That happened to me a week ago at the Menard’s service counter…

When those things happen to us, we feel cheated. Wronged. It’s not fair and we know it. If our sense of justice is sufficiently offended, we might say something. “Excuse me…I was here first.” We may not throw rocks or molotof cocktails, but we may toss some dirty looks.

We are outraged and upset when someone breaks the rules and is not held accountable. We are scandalized when people get away with something.

But it’s a different story when we get away with something. One time years ago, I was the one who caused the outrage. I was waiting to check out at an office supply store. Several people were waiting—it was more a group than a line. When the clerk said, “Next,” no one moved. I looked around, not knowing who was supposed to be next. It seemed nobody was ready to be next, so I stepped up.

Then I heard him. The angry man. I hadn’t noticed him before, but I certainly noticed him now. He was loud and he was outraged. What made it even worse, however, was that I had just come from my job at a nursing home where I was a chaplain. I was wearing a suit and tie, and though I didn’t realize it, I was still wearing my name tag: “Chaplain Doebler.”

* **CHALLENGES**
1) List every place mentioned in the essay on line-cutting.
2) Carry on the essay on line-cutting from the point where it stops.

* **EXTRACTED INFORMATION**
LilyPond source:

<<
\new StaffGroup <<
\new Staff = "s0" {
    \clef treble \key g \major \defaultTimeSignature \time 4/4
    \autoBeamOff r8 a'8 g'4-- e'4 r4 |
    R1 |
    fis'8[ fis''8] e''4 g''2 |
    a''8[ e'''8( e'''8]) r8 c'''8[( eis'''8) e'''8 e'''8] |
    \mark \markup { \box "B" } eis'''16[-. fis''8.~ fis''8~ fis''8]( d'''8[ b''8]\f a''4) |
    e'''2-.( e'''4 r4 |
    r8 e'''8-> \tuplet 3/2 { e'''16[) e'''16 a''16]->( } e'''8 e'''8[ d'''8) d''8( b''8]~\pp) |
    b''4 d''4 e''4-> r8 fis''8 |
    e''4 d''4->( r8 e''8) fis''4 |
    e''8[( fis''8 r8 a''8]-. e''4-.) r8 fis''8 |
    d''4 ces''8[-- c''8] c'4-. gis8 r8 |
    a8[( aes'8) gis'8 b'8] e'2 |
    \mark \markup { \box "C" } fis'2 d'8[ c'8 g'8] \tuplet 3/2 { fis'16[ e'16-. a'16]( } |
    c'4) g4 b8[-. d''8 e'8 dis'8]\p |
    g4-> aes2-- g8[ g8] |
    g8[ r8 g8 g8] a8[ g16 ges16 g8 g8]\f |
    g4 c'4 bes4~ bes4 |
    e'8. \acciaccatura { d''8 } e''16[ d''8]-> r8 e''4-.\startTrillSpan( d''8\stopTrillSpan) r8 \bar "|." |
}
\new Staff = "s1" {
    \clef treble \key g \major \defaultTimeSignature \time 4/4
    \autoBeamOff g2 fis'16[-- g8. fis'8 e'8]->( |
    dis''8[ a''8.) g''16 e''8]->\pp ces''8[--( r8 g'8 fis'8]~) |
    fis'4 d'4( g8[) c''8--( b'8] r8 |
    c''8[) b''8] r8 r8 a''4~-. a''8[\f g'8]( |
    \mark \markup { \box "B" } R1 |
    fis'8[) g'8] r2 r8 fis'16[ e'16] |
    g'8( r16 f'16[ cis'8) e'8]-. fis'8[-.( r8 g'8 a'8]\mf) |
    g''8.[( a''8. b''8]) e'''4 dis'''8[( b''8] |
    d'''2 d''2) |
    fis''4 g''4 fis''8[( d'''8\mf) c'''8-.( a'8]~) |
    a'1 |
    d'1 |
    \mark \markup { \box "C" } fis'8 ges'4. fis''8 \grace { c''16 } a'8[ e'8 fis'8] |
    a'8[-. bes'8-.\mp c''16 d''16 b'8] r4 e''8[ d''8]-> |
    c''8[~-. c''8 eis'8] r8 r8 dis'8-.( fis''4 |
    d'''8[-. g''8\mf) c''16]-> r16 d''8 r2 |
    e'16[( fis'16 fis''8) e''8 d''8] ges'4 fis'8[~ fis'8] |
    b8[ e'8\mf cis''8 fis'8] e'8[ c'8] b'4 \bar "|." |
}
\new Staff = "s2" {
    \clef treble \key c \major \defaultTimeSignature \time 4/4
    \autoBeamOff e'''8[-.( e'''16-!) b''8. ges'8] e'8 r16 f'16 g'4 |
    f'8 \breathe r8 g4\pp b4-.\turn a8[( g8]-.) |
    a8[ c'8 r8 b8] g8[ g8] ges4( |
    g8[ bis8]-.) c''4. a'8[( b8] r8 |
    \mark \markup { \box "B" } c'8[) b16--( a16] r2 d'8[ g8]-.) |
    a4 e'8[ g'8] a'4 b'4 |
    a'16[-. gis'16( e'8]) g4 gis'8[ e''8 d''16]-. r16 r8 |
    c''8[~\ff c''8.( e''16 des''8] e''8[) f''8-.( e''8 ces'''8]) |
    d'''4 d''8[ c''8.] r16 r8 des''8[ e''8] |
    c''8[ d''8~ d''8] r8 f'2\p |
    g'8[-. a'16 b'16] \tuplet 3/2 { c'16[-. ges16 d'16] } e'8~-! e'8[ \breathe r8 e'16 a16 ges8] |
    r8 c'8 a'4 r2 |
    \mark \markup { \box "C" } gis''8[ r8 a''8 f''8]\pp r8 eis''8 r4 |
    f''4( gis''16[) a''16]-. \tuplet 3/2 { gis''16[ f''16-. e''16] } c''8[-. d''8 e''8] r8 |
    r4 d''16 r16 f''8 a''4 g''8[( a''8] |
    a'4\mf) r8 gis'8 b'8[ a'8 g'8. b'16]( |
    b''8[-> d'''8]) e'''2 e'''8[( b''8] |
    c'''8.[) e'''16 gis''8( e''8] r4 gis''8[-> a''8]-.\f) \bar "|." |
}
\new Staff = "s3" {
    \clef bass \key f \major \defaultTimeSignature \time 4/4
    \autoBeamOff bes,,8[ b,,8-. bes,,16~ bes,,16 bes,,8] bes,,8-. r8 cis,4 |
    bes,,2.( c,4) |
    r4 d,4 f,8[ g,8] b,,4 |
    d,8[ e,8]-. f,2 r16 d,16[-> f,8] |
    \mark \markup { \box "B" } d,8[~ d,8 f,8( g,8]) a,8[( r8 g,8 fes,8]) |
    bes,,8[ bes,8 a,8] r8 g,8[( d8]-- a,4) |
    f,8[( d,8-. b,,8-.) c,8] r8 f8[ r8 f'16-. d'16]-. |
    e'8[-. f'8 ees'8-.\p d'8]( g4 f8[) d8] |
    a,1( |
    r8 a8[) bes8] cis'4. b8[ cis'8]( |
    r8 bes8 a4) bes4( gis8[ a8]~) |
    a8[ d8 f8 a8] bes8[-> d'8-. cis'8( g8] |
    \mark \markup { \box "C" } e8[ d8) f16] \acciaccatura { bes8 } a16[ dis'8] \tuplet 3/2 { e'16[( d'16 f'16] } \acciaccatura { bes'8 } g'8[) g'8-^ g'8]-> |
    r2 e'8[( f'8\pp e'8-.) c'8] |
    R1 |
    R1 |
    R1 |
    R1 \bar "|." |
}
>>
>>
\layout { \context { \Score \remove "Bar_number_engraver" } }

* **TASK-BY-TASK OUTPUTS**
1)
- The Menard’s service counter
- An office supply store
- A nursing home

2)
“Oh sure, go ahead!” said the angry man. “Go to the head of the line. All you Christians are alike. Chaplain! You think you’re so holy, but you’re like all the rest.” There were a few extra words thrown in that I can’t repeat.

From my perspective, I had done nothing wrong. I had looked around. I had waited for others. I only stepped up when it seemed the rest were waiting for me. But that was not the view of the angry man. In his opinion, I was cheating him out of his place in line.

I didn’t do it intentionally, so I tried to rectify the wrong: “I’m sorry. I didn’t see you. Please go ahead of me. I insist.” But nothing I did or said made any difference. He was determined to be outraged. So in the end, I decided it was his problem, not mine. I paid for my stuff and got out of there as quickly as I could.

Now I tell you that story to make a point: when we speak of God’s grace, we have a different perspective depending on who the grace is for.

If we receive God’s grace, if we’re forgiven of our sins, if we’re let off the hook, if we’re not indicted and held accountable for our actions—well, we are amazed at the wonderful and amazing grace of God.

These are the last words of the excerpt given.